GAINSBOURG (VIE HEROÏQUE)
de Joann Sfar

Deuxième film de la journée, et deuxième film avec des poissons qui fument! (non non, moi je n'ai rien fumé promis juré!) Tout au début je n'en avais pas eu envie, puis j'ai vu la bande-annonce et me suis dit que si, et donc, hier soir, on y est allé entre copines, avec Manu et Marie.
Même si je suis un (tout) petit peu moins enthousiaste qu'elles, je peux dire que j'ai passé un sacré bon moment de cinéma. Sfar revendique un conte, entendez "ne vous attendez pas à voir tout à fait ce que vous attendiez...", et il tient ses promesses.
J'ai beaucoup beaucoup aimé la première partie (l'enfance de Lucien Ginzburg), parce que, forcément, comme on ne la connaît pas vraiment, on en est d'autant plus surpris. Avec l'excellente idée de faire de la judaïté un axe essentiel et revendicatif. Le gamin est extraordinaire de présence, d'audace, d'impertinence. La famille aussi est craquante, qu'on suivra d'ailleurs tout au long du film (le leitmotiv du père attentif à l'évolution de la carrière de son fils m'a à la fois ému et fait sourire).
Après, normal, en ce qui concerne les événements et les protagonistes successifs, on est moins surpris, et on l'est -de plus en plus- de moins en moins, par la force des choses, puisque plus on se rapproche de la fin, et plus, nous, public, on se rappelle de choses qui font comme qui dirait partie "du domaine public". Mais en ce qui concerne le traitement des scènes, Sfar sait toujours arriver à nous surprendre, en rajoutant un petit machin par ci, en utilisant tel éclairage ou tel angle d'attaque particulier par là, en rajoutant maint grain de sel à sa recette personnelle de l'homme à tête de chou.
Il revendique, d'ailleurs, s'être plus intéressé aux mensonges de Serge G. qu'à sa vérité, et c'est tant mieux. C'est comme de la réalité, mais pas tout à fait, juste au-delà ou en-deça, on n'est jamais trop sûr. On voit tout de même défiler Fréhel, Gala (?), Juliette Gréco, Boris Vian, Les Frères Jacques, Brigitte Bardot, France Gall, Jane B. bien sur, jusqu'à Bambou (il manque tout de même quelques trophées à cette panoplie de chasseur, chacun regrettera les sien(ne)s...). En ce qui concerne les chanteuses, justement, j'avoue que je n'ai pas été entièrement conquis par lesdits numéros (France Gall, B.B) qui me semblent parfois presqu'un peu à limite du too much (surtout en ce qui concerne les chorégraphies).
Chapeau, par contre, à tous les acteurs (Eric Elmosnino en tête, qui s'est plus que glissé dans la peau du personnage, il l'est : quand on voit le vrai Gainsbarre, après, on a l'impression que c'est lui le faux!

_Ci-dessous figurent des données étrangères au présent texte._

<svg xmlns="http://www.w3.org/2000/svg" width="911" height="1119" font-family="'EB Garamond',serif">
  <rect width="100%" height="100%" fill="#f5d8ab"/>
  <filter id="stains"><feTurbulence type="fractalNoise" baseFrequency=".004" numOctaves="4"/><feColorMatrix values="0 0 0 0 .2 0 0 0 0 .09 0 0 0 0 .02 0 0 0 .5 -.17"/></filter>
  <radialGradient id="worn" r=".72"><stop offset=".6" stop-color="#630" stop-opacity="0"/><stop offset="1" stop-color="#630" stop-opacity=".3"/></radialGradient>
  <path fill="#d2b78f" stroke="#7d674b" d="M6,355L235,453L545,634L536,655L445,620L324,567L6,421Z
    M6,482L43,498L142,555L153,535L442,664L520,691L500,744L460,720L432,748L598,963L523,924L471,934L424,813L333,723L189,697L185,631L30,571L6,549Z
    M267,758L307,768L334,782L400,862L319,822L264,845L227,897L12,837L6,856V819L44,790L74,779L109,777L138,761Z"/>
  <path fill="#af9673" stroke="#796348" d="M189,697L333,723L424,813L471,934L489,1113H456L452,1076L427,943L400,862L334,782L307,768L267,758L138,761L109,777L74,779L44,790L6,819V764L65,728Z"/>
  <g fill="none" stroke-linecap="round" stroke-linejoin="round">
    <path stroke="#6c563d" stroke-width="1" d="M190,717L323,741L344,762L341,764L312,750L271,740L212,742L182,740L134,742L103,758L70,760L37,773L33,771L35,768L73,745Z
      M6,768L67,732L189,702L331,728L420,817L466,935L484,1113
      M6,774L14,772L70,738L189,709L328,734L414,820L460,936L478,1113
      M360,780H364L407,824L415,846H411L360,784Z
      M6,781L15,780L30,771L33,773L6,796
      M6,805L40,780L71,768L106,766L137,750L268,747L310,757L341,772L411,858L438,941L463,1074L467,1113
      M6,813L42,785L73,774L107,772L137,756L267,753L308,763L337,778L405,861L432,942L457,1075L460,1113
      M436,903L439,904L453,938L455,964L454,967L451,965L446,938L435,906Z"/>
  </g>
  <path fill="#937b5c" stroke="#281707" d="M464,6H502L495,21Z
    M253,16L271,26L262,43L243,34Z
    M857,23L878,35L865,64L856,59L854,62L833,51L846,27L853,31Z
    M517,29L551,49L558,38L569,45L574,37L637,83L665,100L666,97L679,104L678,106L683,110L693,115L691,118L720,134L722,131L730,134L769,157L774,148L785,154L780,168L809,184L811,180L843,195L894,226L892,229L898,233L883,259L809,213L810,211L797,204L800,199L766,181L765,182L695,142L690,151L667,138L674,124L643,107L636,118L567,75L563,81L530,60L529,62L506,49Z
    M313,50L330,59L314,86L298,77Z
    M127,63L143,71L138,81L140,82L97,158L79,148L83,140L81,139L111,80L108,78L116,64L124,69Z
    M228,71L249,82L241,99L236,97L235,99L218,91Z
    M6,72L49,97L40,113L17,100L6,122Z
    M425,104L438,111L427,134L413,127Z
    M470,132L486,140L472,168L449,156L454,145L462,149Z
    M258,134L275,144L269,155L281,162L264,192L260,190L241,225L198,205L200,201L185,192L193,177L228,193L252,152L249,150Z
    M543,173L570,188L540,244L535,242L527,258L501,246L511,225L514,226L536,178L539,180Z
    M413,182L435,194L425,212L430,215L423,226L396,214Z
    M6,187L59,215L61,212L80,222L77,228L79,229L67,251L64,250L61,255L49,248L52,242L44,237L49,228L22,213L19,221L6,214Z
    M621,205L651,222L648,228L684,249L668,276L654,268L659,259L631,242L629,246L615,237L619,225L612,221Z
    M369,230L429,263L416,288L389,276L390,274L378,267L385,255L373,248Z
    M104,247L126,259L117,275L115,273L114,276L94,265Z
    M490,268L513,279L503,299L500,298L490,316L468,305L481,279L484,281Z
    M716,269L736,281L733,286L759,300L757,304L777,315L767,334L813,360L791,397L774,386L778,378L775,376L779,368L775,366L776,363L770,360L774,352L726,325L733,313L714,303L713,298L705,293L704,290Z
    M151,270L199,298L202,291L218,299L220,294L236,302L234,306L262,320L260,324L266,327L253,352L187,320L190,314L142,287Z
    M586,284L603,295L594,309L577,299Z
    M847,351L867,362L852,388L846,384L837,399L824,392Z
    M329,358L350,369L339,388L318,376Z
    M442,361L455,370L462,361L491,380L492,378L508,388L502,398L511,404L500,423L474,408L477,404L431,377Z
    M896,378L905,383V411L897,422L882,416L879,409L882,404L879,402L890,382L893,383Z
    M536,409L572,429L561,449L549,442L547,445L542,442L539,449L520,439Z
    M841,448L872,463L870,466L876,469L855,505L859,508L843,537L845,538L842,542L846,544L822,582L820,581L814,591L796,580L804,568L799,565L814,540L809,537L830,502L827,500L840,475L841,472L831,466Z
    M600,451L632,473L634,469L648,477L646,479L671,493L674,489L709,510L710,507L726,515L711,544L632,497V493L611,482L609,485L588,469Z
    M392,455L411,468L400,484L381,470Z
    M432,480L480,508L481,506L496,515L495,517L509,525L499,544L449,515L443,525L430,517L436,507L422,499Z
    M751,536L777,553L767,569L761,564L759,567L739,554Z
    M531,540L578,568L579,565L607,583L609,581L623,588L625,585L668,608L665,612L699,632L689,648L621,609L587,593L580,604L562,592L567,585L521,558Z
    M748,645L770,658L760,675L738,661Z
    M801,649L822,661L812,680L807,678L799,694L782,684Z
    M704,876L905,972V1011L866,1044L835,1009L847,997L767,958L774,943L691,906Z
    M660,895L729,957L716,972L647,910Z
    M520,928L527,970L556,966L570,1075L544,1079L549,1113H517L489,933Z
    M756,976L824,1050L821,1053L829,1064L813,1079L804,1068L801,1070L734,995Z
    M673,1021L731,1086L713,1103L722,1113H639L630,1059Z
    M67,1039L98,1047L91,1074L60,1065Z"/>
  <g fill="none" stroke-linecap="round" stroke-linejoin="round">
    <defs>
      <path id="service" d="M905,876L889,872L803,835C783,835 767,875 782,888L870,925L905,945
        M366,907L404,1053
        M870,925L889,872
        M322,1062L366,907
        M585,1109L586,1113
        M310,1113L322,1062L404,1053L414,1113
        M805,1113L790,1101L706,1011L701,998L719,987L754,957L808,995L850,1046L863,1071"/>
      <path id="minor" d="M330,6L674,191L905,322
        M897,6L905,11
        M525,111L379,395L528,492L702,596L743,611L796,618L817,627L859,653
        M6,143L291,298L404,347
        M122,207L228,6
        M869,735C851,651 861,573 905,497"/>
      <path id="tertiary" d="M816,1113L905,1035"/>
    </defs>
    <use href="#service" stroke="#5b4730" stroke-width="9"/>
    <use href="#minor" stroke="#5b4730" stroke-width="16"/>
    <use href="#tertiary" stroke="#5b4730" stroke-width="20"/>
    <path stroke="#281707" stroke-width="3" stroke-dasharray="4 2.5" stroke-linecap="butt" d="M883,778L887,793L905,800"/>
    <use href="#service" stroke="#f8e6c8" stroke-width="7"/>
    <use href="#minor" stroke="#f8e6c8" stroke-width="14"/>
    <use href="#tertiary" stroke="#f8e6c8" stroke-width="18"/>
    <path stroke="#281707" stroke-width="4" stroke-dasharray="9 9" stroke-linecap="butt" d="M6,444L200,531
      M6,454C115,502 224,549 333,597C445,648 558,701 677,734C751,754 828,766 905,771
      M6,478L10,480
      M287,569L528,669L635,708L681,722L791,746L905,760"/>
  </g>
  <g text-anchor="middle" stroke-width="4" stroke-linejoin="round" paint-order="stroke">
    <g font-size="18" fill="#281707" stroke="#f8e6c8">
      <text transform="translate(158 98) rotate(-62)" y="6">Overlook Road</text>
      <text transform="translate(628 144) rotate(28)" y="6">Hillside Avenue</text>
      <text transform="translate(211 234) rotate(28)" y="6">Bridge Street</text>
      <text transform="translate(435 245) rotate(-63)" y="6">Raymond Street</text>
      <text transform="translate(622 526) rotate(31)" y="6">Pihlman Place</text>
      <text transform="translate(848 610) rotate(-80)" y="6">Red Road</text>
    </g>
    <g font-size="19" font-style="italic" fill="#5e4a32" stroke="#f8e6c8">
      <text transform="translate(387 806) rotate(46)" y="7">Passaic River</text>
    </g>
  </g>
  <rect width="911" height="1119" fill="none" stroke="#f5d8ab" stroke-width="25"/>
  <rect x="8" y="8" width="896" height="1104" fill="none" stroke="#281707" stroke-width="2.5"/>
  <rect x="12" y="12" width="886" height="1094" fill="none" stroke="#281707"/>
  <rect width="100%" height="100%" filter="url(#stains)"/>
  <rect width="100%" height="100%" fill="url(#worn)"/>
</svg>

Idem pour Laetitia Casta, qui vampirise la BB des années Harley-Davidson de la plus sidérante des façons (ah, cette arrivée dans le couloir, à contrejour, avec le chien en laisse... ça vous laisse (justement...) pantois!)
Un album-photo riche, baroque, qu'on prend plaisir à détailler, à commenter (chacun ses images préférées) . Photos de famille, photos de vacances, photomatons, photos dédicacées, photos officielles, photos truquées, entre souvenirs inventés et inventions rêvées...

"Si j'ai quoi ?
Affirmatif
Et quoi d'autre ?
No comment..."

(No comment)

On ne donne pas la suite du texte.